_Stored data entries:_
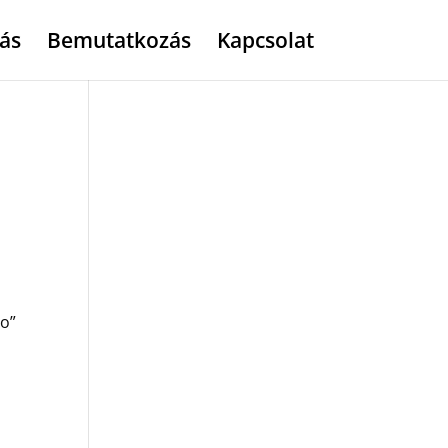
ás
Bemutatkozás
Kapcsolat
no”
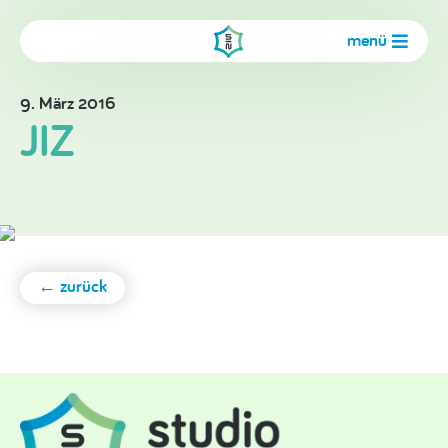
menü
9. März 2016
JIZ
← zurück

--

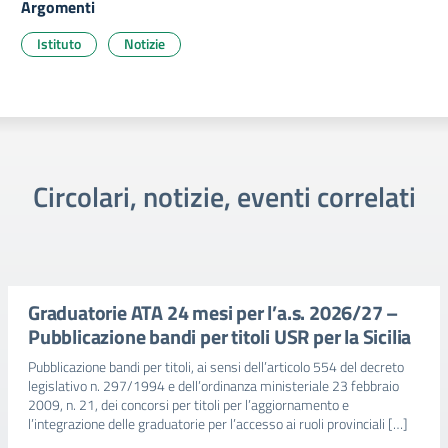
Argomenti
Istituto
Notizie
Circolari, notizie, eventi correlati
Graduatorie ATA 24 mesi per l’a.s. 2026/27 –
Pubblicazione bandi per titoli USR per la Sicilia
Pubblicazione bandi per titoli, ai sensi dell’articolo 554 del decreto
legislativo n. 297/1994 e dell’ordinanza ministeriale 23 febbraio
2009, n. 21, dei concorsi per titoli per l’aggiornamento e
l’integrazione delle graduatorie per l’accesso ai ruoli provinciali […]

* * *

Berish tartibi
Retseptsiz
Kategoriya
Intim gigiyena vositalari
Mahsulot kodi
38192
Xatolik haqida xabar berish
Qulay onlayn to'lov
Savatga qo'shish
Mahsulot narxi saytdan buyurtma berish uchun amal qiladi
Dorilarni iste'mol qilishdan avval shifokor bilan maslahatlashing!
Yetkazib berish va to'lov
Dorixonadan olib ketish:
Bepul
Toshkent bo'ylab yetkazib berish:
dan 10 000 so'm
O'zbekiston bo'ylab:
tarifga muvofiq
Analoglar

_TASK TO COMPLETE:_ When a line above includes the word "Pubblicazione", please list that line.

_TASK RESULT:_
Pubblicazione bandi per titoli USR per la Sicilia
Pubblicazione bandi per titoli, ai sensi dell’articolo 554 del decreto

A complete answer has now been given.